Le patron de Swatch Group n’a pas non plus fait l’impasse sur la question d’un franc suisse fort. «C’est ce qui explique une partie de nos résultats. Nous avons beaucoup souffert des taux de change. Et nous saluons la politique actuelle de la Banque nationale suisse qui tente de tout faire pour soulager notre industrie exportatrice ainsi que notre tourisme. Et si la pression des changes se relâche, nous n’excluons pas d’afficher de meilleurs résultats en 2009 qu’en 2008.»



--------------------------------------------------------------------------------

Le groupe continue à engager

Résultats affectés par les taux de change
Outre une baisse des ventes sur les marchés horlogers, le groupe a souffert des effets de change en 2008, particulièrement dans la seconde moitié de l’année. La perte induite se monte à 233 millions de francs.
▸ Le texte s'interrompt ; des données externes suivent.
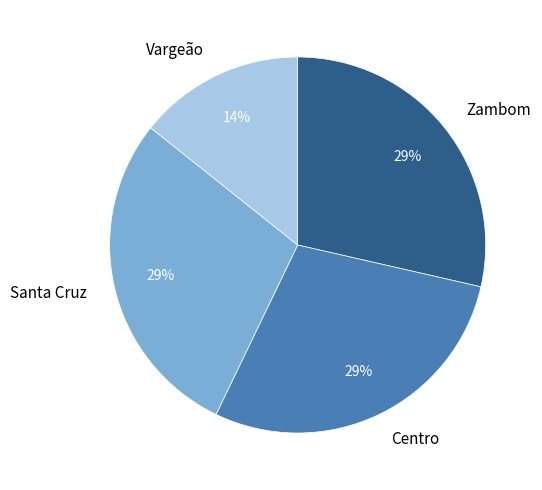

To the nearest percent, what is the average slice percentage?

25%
Pas d’arrêt des engagements
Nick Hayek a bien insisté sur ce point hier. Swatch Group n’a l’intention ni de renoncer aux investissements ni de mettre un frein aux engagements. Quelques exceptions tout de même. Micro Crystal, qui développe des quartz pour les téléphones portables, a subi l’érosion nette des ventes dans ce secteur. S’en est suivie une mise au chômage partiel. «Mais cette mesure est déjà un vieux souvenir, car la demande de la part des constructeurs redémarre.» La convalescence sera sans doute plus longue pour l’entreprise Renata qui tire une bonne partie de ses revenus de l’industrie automobile, aujourd’hui sévèrement touchée par la crise.

Destination Chine
A l’heure où la demande des Etats-Unis pour les produits horlogers se révèle plus anémique que jamais, Swatch Group parie toujours plus sur
la Chine. Ce ne sont pas moins de 100 millions qu’il a investi pour permettre à Omega d’être le chronométreur officiel des Jeux olympiques. Et il s’apprête à commencer la rénovation du plus vieil hôtel de Chine pour le transformer en résidence d’artistes et lieu de vente.